China App Developers have found their Trojan Horse
Ever since Qihoo 360 disrupted the China internet world in 2009 with their free mobile security app, the concept of distribution at all costs has become the primary model for China app developers. And guess what, if you know it or not, the model has already crossed the border into the USA and other Western markets.
It is not Alibaba or Tencent and their high profile overseas acquisitions that are going to shakeup Silicon Valley business models but the Chinese app developers. They are fast, understand consumer behavior and above all else see themselves not as product companies but as distribution platforms.

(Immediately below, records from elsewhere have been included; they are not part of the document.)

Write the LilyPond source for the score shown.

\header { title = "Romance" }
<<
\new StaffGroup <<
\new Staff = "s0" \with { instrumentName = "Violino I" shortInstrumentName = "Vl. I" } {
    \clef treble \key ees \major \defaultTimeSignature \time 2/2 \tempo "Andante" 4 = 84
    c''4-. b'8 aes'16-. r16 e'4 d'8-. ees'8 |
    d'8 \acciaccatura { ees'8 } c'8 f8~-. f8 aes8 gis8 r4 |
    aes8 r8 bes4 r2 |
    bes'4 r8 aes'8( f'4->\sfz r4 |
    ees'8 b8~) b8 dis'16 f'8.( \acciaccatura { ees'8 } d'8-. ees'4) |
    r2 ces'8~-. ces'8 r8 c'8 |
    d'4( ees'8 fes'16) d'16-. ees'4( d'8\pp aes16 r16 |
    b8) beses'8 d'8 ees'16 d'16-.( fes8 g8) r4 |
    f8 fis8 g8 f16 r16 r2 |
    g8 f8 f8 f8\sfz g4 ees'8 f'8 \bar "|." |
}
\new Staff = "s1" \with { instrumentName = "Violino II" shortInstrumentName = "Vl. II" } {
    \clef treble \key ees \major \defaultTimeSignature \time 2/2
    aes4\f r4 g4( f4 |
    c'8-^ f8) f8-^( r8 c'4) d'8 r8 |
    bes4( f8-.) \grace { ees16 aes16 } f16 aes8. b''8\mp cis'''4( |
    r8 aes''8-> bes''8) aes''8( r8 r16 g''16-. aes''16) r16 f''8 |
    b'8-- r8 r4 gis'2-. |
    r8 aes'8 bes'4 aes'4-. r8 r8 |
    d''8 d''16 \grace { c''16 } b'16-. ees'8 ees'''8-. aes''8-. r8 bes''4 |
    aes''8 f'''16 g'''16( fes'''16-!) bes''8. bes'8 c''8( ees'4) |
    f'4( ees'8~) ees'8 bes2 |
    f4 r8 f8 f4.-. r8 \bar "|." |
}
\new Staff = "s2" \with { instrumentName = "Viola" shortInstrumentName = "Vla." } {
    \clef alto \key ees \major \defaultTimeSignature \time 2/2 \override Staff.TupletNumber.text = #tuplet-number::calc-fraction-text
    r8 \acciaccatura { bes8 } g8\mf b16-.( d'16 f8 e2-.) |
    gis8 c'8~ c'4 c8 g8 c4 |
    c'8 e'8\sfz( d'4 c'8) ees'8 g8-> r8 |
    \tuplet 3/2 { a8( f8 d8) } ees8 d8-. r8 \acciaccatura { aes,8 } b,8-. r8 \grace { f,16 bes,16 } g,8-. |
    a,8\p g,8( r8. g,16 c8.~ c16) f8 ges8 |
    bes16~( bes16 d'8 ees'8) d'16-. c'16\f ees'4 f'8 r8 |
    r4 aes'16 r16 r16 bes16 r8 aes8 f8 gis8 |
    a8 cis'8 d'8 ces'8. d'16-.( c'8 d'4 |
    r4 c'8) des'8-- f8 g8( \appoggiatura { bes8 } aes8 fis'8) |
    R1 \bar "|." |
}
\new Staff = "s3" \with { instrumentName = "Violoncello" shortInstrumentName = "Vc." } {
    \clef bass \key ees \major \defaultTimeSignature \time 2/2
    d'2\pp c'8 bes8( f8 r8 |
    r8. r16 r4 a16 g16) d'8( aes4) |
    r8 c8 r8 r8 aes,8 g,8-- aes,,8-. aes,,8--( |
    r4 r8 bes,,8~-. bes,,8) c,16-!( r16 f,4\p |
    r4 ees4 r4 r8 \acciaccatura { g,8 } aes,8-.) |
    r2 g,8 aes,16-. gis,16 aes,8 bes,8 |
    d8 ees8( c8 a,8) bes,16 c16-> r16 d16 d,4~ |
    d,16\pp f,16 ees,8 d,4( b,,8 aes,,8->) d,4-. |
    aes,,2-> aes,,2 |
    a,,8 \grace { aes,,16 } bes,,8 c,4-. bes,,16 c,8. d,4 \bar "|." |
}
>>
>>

If you don’t believe me, just look at the most downloaded apps on Google Play and you will find names like Clean Master, GO, Apus, Shareit, TouchPal, WPS, and BeautyPlus; all in the top 20. So what is going on here and how are they doing it.
The quick answer is that when you combine a focus on the user with distribution as the first phase of development then you realize being the “killer app” or the “next big thing” is not the only way to be successful. The Chinese developers are going after areas that most people don’t even think of as important but yet in reality they are the most used areas of your smartphone — the utility apps. Products like launchers, keyboards, photo editors, power boosters, browsers, security apps and other products like flashlights, many of which are often used more than many of your favorite apps.
So why utilities? Utilities are the perfect vehicles for them to leverage their speed, experience and their teams of programmers.
Furthermore, the competition in the local China markets it so insane that going abroad may seem comparatively like childs’ play.
And of course localization is easy for utility apps as they are not tied into a local ecosystem. Another advantage of utilities is their stickiness. Unless they annoy you with inappropriate advertising you’re likely to leave them there without thinking twice.
Some of the example of companies leading this movement include: Cheetah Mobile most known for their Clean Master App which has nearly 400 million users; or Apus with a launcher which acquired 80 million users outside of China in less than 6 months and now has a valuation of US$ 1 billion. And even more traditional companies like Lenovo have joined the game with their app called ShareIt which they developed internally and have now spun it off to let it develop more quickly. And if you want to know some of their tricks for gaining users at such a phenomenal pace that will be a story for another post. And for those who question the long term viability of the model and the path to monetization, just look to China again. In China there are already many proven and mature ways to monetize from freemium to advertising supported, to many others.
Last I checked there are a lot of companies getting very rich on “free”.
Maybe Silicon Valley has gotten lazy depending on Apple to lead the direction for the basic function of how a smart phone should work but in the world of Android it seems the Chinese are leading the way.